Copy the lines of the data below word for word, starting at the line with "collectors: H. S. Gentry" and ending with the line with "determined by: Birch, J.", both included.

Data excerpts:
Begin

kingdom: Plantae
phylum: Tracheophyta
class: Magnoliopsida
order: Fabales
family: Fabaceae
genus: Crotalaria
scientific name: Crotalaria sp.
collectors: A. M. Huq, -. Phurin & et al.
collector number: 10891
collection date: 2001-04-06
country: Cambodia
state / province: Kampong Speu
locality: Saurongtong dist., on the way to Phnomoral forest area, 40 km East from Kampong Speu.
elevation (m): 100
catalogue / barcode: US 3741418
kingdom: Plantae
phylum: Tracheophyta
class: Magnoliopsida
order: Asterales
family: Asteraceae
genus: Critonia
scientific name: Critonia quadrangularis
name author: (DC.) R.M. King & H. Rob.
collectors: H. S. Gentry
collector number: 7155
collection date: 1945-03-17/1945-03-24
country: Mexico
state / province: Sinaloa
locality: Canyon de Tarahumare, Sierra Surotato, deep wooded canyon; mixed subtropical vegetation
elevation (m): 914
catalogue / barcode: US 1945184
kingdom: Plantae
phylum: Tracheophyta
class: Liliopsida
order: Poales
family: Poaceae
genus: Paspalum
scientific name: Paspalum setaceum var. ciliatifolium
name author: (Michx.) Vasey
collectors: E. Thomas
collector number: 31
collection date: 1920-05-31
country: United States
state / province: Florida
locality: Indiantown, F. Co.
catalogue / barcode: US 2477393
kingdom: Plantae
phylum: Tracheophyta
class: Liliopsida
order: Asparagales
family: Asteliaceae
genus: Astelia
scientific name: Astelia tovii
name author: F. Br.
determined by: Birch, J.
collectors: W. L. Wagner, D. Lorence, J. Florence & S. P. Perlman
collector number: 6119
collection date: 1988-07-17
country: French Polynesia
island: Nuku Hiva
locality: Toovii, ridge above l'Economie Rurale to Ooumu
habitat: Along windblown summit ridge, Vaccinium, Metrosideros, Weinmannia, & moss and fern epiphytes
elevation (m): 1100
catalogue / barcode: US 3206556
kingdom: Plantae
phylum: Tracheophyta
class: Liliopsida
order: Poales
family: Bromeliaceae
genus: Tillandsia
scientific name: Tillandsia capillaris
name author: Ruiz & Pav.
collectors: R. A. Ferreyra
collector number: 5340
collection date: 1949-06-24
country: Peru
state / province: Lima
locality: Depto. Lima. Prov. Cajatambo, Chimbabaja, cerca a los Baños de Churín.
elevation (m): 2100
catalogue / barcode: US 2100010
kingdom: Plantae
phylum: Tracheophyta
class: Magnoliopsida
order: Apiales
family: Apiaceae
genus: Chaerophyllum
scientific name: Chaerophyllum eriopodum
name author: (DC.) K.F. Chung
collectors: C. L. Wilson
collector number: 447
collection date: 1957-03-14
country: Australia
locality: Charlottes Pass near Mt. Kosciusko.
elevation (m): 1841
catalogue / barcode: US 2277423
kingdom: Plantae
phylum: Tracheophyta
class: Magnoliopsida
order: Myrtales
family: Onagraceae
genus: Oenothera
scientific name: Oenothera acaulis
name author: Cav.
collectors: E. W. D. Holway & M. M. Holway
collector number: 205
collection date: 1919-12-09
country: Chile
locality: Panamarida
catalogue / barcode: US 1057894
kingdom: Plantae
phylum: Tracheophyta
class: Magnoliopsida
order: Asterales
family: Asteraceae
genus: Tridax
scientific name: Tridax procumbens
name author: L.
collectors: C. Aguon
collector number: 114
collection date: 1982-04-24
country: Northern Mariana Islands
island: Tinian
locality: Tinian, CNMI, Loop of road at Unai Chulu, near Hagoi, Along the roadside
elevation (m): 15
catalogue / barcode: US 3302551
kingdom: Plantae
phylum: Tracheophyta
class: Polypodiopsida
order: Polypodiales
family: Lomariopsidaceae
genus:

End

__RESULT FOR THIS TASK__:
collectors: H. S. Gentry
collector number: 7155
collection date: 1945-03-17/1945-03-24
country: Mexico
state / province: Sinaloa
locality: Canyon de Tarahumare, Sierra Surotato, deep wooded canyon; mixed subtropical vegetation
elevation (m): 914
catalogue / barcode: US 1945184
kingdom: Plantae
phylum: Tracheophyta
class: Liliopsida
order: Poales
family: Poaceae
genus: Paspalum
scientific name: Paspalum setaceum var. ciliatifolium
name author: (Michx.) Vasey
collectors: E. Thomas
collector number: 31
collection date: 1920-05-31
country: United States
state / province: Florida
locality: Indiantown, F. Co.
catalogue / barcode: US 2477393
kingdom: Plantae
phylum: Tracheophyta
class: Liliopsida
order: Asparagales
family: Asteliaceae
genus: Astelia
scientific name: Astelia tovii
name author: F. Br.
determined by: Birch, J.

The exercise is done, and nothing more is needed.